For a concert event, there are \( \$30 \) reserved seat tickets and \( \$20 \) general admission tickets. There are 2000 reserved seats available, and fire regulations limit the number of paid ticket holders to 3000. The promoter must take in at least \( \$75,000 \) in ticket sales. Find and graph a system of inequalities describing the different numbers of tickets that can be sold.

A warehouse supervisor is told to ship at least 50 packages of gravel that weigh 55 pounds each and at least 40 bags of stone that weigh 70 pounds each. The maximum weight capacity of the truck to be used is 7500 pounds. Find and graph a system of inequalities describing the numbers of bags of stone and gravel that can be shipped.
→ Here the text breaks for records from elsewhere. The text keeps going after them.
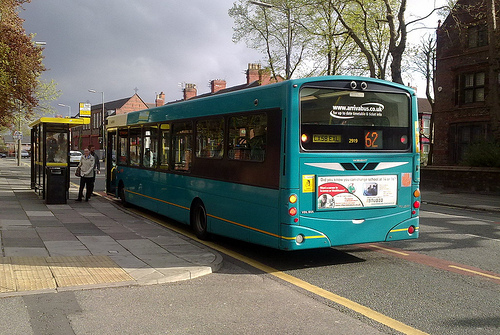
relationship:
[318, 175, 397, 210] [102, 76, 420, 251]
ad on bus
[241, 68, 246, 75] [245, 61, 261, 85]
spikes on chimney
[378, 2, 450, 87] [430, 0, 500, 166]
tree next to building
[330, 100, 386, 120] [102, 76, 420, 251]
website address on bus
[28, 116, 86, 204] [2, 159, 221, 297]
bus stop on sidewalk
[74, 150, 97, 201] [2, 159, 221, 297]
man on sidewalk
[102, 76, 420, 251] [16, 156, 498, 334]
bus on street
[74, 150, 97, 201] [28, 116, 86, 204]
man at bus stop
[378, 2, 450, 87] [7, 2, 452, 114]
tree in front of sky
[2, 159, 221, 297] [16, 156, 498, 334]
sidewalk next to street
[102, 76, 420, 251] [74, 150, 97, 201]
bus dropping off man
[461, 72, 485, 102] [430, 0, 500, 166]
window on building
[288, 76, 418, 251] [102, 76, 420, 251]
rear of bus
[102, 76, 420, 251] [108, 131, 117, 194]
bus has door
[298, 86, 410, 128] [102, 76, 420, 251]
rear windshield of bus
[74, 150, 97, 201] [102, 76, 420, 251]
man standing by bus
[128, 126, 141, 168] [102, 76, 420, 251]
passenger window of bus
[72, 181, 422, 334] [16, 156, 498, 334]
stripe on street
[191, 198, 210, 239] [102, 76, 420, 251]
tire of bus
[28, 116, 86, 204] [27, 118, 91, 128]
bus stop has overhang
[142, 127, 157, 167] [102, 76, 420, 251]
window of bus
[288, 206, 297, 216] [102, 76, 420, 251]
tail light of bus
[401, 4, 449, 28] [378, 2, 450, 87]
branch of tree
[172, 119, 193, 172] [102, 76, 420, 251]
window of bus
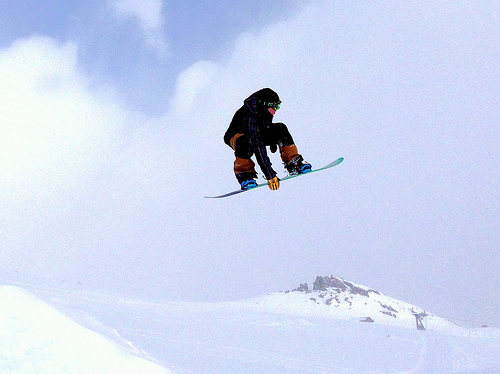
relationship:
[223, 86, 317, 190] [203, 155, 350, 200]
man on snowboard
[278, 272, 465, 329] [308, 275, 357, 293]
mountain has tip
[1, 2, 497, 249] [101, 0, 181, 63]
sky has clouds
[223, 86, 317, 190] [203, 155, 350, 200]
man has snowboard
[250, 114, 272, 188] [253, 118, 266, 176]
strip on arm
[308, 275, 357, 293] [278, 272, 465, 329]
tip of mountain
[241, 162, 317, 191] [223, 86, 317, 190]
boots on man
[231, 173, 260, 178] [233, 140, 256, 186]
socks on leg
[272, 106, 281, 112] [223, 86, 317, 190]
goggles on man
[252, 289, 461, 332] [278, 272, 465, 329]
snow on mountain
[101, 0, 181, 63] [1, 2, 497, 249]
clouds in sky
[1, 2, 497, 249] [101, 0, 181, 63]
sky in clouds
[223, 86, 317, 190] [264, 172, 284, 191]
man has hand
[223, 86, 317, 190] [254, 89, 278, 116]
man has head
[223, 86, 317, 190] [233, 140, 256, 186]
man has leg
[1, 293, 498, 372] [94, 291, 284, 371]
tracks in snow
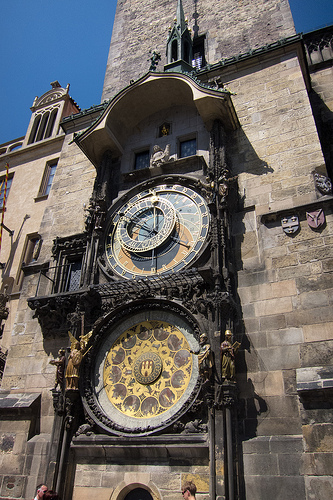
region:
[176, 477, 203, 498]
head of a person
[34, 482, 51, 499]
head of a person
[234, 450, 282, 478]
brick in a wall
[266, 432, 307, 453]
brick in a wall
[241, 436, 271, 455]
brick in a wall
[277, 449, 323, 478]
brick in a wall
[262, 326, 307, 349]
brick in a wall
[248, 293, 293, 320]
brick in a wall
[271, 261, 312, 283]
brick in a wall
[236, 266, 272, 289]
brick in a wall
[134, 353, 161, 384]
Yellow centerpiece inside of dish.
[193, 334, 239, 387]
Statues of men holding something.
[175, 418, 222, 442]
Statue of someone laying down.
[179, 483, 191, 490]
Man with glasses on his head.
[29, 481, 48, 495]
Top of walking man's head.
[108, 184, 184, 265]
Fancy clock above building.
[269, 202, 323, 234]
Small face statues on the wall.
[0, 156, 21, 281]
Red and white pole hanging from building.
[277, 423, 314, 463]
Piece of bricks on a building.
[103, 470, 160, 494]
Opening of the building.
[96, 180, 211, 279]
a clock on a wall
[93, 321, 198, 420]
symbols in a circle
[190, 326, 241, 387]
statues on the left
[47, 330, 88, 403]
statues on the right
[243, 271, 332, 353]
a stone block wall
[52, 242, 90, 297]
a window on the wall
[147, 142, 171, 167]
a statue on the top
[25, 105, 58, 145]
a row of windows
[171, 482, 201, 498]
top of a mans head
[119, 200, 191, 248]
hands on a clock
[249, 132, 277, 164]
shadow on the building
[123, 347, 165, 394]
round object on building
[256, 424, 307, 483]
brick wall in the photo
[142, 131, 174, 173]
object above the clock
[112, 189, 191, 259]
hands on the object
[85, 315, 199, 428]
yellow object on wall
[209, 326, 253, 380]
statue next to object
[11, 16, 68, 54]
blue sky above building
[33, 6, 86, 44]
sky with no clouds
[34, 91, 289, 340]
a clock on a building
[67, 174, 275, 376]
a large clock on a building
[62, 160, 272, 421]
a metal clock on a building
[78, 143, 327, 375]
a large metal clock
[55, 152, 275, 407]
a large outside clock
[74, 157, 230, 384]
a large metal outside clock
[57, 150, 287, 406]
a building with a clock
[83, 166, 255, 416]
a building with a large clock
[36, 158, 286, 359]
a building with an outside clock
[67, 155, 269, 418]
a building with a metal clock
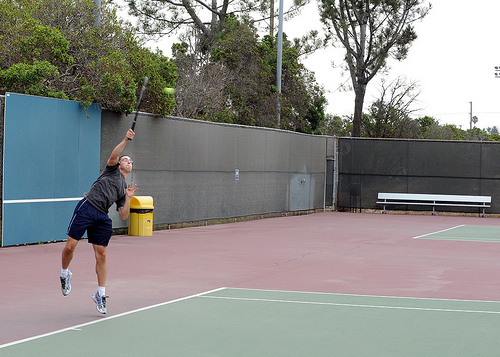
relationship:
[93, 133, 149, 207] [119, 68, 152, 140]
man holding racket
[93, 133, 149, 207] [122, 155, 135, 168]
man wearing eyeglasses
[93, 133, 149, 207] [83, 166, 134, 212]
man wearing tshirt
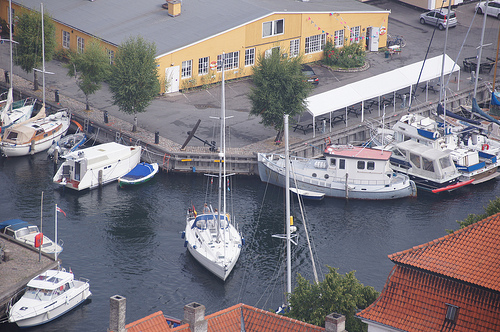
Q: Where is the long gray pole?
A: In a boat.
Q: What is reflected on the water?
A: The ship.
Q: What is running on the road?
A: A car.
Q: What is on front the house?
A: A tree.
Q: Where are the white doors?
A: In a building.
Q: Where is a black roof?
A: On a building.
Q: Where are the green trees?
A: On front a building.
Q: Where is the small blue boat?
A: Next to dock.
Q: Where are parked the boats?
A: In the marina.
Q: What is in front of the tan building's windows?
A: Large bushes.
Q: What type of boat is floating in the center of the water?
A: A sailboat.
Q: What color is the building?
A: Yellow.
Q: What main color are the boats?
A: White.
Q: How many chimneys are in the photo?
A: Four.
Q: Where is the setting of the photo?
A: A harbor.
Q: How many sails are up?
A: None.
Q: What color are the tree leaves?
A: Green.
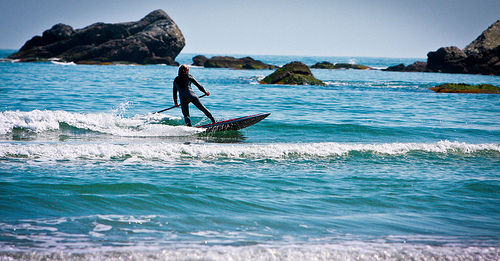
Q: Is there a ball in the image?
A: No, there are no balls.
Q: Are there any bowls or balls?
A: No, there are no balls or bowls.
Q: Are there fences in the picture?
A: No, there are no fences.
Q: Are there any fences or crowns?
A: No, there are no fences or crowns.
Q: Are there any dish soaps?
A: No, there are no dish soaps.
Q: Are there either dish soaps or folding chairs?
A: No, there are no dish soaps or folding chairs.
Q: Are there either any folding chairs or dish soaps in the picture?
A: No, there are no dish soaps or folding chairs.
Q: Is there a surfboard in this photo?
A: Yes, there is a surfboard.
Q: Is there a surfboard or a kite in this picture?
A: Yes, there is a surfboard.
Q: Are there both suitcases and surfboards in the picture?
A: No, there is a surfboard but no suitcases.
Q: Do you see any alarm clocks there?
A: No, there are no alarm clocks.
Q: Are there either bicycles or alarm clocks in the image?
A: No, there are no alarm clocks or bicycles.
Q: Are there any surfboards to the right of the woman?
A: Yes, there is a surfboard to the right of the woman.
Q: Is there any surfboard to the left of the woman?
A: No, the surfboard is to the right of the woman.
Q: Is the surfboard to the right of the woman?
A: Yes, the surfboard is to the right of the woman.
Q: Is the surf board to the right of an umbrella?
A: No, the surf board is to the right of the woman.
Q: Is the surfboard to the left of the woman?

A dietitian is asked to design a special dietary supplement using two different foods. Each ounce of food \( X \) contains 20 units of calcium, 15 units of iron, and 10 units of vitamin \( B \). Each ounce of food \( Y \) contains 10 units of calcium, 10 units of iron, and 20 units of vitamin \( B \). The minimum daily requirements of the diet are 300 units of calcium, 150 units of iron, and 200 units of vitamin \( B \). (a) Write a system of inequalities describing the different amounts of food \( X \) and food \( Y \) that can be used. (b) Sketch a graph of the region corresponding to the system in part (a). (c) Find two solutions of the system and interpret their meanings in the context of the problem.